7.18.2. Shape Emails

Format the e-mails (standardize spaces, delete accents, make characters lower case) in the selected field.

  • The transformation will apply to just one field.

  • The transformation will use the active filter(s).

Note

Practical example : Shape Emails

Before Transformation:

ID

Email

1

JOHN.DOE@Example.COM

2

jane_doe@Example.com

3

mike.Leary@Example.COM

Transformation Configuration:

  • Target Column: Email

After Transformation:

ID

Email

1

john.doe@example.com

2

jane_doe@example.com

3

mike.leary@example.com

7.18.3. Check E-mail consistency

Check for faults in e-mail addresses against fields containing the first names and surnames.

Requirements:

  • A field containing the e-mail addresses to be checked.

  • A field containing the relevant first names.

  • A field containing the relevant surnames.

Visual example:

email

surname

first name

email_consistency

first name.surname@domain.com

Name

First name

OK

fist namefist name.surname@domain.com

Name

First name

FIRST_NAME_MISSPELLED

first name-surnam@domain.com

Surname

First name

LAST_NAME_MISSPELLED

  • The transformation will apply to three fields.

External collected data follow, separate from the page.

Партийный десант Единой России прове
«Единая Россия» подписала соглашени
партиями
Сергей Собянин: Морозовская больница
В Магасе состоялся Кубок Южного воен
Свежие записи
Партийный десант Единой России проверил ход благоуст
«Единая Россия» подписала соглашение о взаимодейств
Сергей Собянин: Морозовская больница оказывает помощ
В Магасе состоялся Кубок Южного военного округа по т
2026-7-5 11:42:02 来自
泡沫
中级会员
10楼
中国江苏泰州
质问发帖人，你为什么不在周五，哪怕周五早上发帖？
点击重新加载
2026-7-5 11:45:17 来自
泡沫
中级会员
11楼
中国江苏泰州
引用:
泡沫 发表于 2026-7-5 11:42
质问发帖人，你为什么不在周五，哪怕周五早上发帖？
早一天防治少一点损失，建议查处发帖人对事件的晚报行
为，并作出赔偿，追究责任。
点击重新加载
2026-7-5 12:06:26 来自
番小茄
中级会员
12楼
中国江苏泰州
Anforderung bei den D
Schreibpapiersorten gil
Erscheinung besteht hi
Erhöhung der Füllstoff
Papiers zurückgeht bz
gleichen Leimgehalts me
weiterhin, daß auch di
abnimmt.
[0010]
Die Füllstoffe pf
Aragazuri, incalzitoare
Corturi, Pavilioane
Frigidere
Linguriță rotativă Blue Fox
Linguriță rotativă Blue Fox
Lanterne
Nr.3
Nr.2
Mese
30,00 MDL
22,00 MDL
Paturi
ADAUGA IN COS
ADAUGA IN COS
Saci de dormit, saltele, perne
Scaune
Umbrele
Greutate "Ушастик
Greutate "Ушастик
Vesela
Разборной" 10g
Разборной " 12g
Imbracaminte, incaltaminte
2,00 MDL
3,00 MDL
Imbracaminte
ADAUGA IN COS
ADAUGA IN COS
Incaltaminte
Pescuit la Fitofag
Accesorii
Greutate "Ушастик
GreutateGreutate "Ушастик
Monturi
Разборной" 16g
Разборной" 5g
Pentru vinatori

  • The transformation will use the active filter(s).

Note

Practical example : Check E-mail consistency

Before Transformation:

Email

First name

Country name.

john.doe@xyz.com

John

Doe

jan.smith@abc.co

Jane

Smith

Transformation Configuration:

  • Target Email Column: Email

  • First Name Column: First Name

  • Last Name Column: Last Name

  • Email Consistency Column: Email Status

  • Email Pattern Column: Email Pattern

  • Email Corrected Column: Corrected Email

After Transformation:

Email

First name

Country name.

Email.email_consistency

Email.email_pattern

Email.email_corrected

john.doe@xyz.com

John

Doe

OK

FIRSTNAME__SEPARATOR

john.doe@xyz.com

jan.smith@abc.com

Jane

Smith

FIRST_NAME_MISSPELLED

FIRSTNAME__SEPARATOR

jane.smith@abc.com

In this example, the transformation checks each email for consistency with the associated first and last names. The first email is found to be valid and matches a standard pattern. The second email is flagged as invalid (FIRST_NAME_MISSPELLED) because the spelling of the first name in the email does not match the spelling of the first name in the First Name column.